As I said, pre-installed recovery systems cannot do very much. In that moment, I did more research for ways to flash large partitions, but it didn't help, fastboot fails to "flash" system. I tried using stupid tools like "SP Flash Tools", but stupid tools do stupid things, and "SP Flash Tools" simply didn't work. I realized how much I'm limited by being stuck with a smartphone with corrupted operating system (Android) and a limited one (recovery).

But hope never fade! I managed somehow, following a rarely-to-see sophisticated guide I found on XDA Forums (which I'm not fond of), to port TWRP to my phone. After that, I finally managed to dd the system image into the system partition. It was a bit easy, I had to fdisk -l /dev/block/mmcblk0 to detect where is the system partition. I read logs generated by the default recovery to get some clues. Anyways, I finally made it! Yay!

Porting a "ROM"

My story won't stop here, all of above has happened in one week. My ambition is to port a sophisticated operating system for my phone. I don't know why I'm wasting my time on an obscure phone, but sometimes self-dependence makes the impossible. Even when my smartphone's hardware (SoC, touch screen, battery, ...) is laggy, even when my smartphone's manufacturer is located on Mars, I still love how that phone is following the standards (for a good extent), and making it easy for me to live with it as a user and as a hacker.

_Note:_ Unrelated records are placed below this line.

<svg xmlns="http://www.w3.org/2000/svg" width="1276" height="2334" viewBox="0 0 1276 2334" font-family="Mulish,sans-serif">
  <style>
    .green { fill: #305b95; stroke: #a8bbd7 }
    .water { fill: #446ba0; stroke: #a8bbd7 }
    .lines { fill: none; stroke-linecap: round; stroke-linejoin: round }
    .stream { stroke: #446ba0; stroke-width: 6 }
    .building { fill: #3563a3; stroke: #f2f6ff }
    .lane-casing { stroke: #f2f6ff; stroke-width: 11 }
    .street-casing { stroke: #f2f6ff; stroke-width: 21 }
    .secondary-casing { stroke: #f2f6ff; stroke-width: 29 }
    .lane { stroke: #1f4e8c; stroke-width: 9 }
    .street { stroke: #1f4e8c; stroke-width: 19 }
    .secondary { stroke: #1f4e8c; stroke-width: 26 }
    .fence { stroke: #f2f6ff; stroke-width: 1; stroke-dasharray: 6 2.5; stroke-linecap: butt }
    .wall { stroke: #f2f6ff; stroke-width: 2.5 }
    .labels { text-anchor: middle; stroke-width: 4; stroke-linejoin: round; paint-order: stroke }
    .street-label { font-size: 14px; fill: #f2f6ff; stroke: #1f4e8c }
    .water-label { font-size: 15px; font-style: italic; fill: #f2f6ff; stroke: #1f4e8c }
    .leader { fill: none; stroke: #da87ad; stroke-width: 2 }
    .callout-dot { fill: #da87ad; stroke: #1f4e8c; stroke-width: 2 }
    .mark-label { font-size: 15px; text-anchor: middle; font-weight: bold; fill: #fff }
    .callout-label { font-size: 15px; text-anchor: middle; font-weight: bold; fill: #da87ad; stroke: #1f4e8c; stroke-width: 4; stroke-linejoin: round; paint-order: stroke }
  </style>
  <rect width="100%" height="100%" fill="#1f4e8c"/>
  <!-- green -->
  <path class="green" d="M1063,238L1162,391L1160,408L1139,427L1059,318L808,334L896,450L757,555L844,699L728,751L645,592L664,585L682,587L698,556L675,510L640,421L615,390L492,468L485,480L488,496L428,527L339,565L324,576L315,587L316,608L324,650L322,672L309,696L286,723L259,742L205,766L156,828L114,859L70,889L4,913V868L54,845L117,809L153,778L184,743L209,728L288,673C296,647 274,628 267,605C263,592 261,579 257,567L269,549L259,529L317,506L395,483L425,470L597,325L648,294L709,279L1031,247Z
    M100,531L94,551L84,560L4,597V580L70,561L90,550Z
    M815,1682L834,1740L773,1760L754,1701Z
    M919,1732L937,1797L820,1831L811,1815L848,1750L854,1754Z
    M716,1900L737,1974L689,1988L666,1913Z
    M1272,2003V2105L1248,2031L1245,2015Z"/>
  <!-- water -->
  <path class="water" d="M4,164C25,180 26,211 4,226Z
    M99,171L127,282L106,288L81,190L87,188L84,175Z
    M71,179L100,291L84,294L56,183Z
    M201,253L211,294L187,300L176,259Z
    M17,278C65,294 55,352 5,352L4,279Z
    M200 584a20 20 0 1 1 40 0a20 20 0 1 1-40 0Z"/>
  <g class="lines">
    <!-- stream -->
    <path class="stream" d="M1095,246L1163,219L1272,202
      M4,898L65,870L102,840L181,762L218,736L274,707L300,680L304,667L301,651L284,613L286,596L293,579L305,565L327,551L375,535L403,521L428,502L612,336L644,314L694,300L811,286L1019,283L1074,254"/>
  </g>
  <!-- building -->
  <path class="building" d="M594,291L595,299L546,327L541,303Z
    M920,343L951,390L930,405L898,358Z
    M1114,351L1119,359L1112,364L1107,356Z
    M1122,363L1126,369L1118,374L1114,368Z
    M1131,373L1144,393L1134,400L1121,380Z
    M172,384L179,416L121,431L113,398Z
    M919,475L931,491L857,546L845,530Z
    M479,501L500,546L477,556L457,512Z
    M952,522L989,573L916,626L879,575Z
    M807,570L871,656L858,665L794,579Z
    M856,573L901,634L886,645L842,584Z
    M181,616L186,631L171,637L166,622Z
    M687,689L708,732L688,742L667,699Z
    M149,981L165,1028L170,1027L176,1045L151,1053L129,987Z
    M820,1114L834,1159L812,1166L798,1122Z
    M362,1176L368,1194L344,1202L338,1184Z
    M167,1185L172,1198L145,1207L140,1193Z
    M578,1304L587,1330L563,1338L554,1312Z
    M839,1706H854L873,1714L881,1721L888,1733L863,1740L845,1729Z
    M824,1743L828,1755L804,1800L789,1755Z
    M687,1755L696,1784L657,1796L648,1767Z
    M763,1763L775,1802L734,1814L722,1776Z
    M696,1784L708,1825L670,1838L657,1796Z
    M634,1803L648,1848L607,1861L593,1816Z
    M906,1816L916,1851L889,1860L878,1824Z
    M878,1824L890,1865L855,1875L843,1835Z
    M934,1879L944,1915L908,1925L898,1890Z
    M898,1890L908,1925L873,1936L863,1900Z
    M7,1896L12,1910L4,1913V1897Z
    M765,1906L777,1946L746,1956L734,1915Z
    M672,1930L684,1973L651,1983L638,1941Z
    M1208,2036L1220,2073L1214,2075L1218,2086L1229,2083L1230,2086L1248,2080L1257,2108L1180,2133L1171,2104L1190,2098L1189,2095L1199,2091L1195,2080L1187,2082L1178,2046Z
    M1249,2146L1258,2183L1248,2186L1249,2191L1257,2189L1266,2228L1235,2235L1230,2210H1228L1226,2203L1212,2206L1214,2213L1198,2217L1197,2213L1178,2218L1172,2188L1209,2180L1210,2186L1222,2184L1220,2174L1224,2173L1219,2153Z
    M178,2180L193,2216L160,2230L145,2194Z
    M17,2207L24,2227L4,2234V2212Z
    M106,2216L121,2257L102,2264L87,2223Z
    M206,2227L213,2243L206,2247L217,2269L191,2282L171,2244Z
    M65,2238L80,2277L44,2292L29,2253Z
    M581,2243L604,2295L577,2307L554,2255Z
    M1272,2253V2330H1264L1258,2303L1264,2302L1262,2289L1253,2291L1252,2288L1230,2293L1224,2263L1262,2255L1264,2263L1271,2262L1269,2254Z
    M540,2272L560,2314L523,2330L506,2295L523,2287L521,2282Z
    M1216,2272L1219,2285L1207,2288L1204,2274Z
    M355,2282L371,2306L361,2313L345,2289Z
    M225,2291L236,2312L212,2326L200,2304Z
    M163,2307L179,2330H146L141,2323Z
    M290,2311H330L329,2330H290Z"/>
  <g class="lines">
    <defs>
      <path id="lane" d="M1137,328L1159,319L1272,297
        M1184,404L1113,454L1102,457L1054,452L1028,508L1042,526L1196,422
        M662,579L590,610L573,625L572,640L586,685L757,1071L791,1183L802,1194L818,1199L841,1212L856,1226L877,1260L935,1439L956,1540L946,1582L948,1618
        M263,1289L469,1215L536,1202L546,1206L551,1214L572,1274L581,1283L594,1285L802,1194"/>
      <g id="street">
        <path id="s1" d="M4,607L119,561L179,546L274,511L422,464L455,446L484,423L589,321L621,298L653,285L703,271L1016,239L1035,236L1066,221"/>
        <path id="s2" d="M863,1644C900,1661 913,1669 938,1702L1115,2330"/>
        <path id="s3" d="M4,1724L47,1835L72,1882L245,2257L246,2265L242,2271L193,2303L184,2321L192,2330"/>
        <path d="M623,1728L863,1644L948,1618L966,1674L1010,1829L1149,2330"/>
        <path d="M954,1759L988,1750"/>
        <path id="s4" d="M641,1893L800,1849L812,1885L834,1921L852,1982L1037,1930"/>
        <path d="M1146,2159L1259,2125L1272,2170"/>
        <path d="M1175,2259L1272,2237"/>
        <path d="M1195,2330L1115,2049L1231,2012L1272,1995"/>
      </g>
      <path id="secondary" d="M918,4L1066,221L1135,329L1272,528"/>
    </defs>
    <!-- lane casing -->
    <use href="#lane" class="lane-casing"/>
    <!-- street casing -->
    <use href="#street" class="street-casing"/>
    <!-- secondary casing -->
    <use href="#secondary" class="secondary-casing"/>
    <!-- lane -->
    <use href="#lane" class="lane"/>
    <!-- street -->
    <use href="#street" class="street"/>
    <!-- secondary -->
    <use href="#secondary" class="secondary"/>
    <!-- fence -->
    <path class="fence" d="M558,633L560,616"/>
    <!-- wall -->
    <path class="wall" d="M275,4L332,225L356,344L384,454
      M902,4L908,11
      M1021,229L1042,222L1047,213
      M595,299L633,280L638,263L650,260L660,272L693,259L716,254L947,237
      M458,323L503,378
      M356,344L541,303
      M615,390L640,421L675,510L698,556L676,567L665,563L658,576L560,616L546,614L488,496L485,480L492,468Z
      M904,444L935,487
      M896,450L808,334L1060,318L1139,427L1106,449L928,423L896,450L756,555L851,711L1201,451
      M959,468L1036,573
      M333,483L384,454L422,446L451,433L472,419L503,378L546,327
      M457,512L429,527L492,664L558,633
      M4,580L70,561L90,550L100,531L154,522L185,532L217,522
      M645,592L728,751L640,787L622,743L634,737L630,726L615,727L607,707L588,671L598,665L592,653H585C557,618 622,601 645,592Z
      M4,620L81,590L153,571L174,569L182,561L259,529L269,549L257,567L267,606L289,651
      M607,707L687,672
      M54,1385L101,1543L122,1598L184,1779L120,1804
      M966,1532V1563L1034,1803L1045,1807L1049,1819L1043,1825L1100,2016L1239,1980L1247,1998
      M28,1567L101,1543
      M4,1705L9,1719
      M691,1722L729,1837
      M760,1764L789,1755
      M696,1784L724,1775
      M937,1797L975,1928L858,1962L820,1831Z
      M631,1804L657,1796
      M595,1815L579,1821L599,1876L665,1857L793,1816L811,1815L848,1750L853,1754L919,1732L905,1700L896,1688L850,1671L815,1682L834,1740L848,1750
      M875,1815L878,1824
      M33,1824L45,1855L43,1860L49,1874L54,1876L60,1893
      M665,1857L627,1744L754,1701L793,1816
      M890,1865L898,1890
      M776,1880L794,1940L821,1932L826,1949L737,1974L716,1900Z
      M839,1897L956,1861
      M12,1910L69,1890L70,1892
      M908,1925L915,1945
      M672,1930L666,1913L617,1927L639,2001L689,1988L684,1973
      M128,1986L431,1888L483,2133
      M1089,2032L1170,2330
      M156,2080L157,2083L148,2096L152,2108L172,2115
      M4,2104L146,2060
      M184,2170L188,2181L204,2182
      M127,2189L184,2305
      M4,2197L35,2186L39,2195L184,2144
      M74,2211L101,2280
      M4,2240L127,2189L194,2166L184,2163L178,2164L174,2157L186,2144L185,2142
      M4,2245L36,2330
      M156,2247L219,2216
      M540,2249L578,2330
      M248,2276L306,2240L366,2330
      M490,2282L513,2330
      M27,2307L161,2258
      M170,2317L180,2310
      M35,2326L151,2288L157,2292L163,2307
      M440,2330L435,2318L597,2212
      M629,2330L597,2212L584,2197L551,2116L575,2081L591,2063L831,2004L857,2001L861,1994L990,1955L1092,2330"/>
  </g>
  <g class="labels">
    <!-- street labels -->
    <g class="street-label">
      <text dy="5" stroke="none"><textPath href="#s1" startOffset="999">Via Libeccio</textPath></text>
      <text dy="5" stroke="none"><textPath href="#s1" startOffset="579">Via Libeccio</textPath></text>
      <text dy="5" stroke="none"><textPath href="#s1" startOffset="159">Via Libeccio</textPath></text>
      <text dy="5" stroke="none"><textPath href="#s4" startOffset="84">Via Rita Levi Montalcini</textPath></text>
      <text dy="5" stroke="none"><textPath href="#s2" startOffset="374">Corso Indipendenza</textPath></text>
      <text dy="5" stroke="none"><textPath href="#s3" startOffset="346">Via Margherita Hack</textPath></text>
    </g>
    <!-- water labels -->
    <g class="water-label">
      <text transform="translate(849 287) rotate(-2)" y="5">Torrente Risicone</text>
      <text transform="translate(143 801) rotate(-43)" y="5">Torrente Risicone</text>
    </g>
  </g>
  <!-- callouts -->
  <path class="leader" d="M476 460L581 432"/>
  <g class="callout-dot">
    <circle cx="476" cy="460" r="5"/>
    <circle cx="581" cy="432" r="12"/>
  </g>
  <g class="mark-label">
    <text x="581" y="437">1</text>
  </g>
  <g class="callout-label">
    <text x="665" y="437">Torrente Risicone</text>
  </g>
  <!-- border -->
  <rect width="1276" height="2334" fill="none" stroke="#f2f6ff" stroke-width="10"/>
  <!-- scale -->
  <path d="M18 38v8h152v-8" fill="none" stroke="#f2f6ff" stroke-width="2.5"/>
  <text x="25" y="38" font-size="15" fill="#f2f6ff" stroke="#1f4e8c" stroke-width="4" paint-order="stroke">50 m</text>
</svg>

unfortunately, it appeared that my phone's operating system is using a nonfree Linux image. Which is something extremely popular in Mediatek-based smartphones. Being forced to run a nonfree kernel s***s and it sadly prevented me from achieving what I wanted to do. So, I repeat, I'm not interested in smartphones that much, as long as they are closed and stupid like most ones. (There are actually a few promising exceptions, like the Librem 5, the Pinephone and the Fairphone, I hope I can buy one of these.)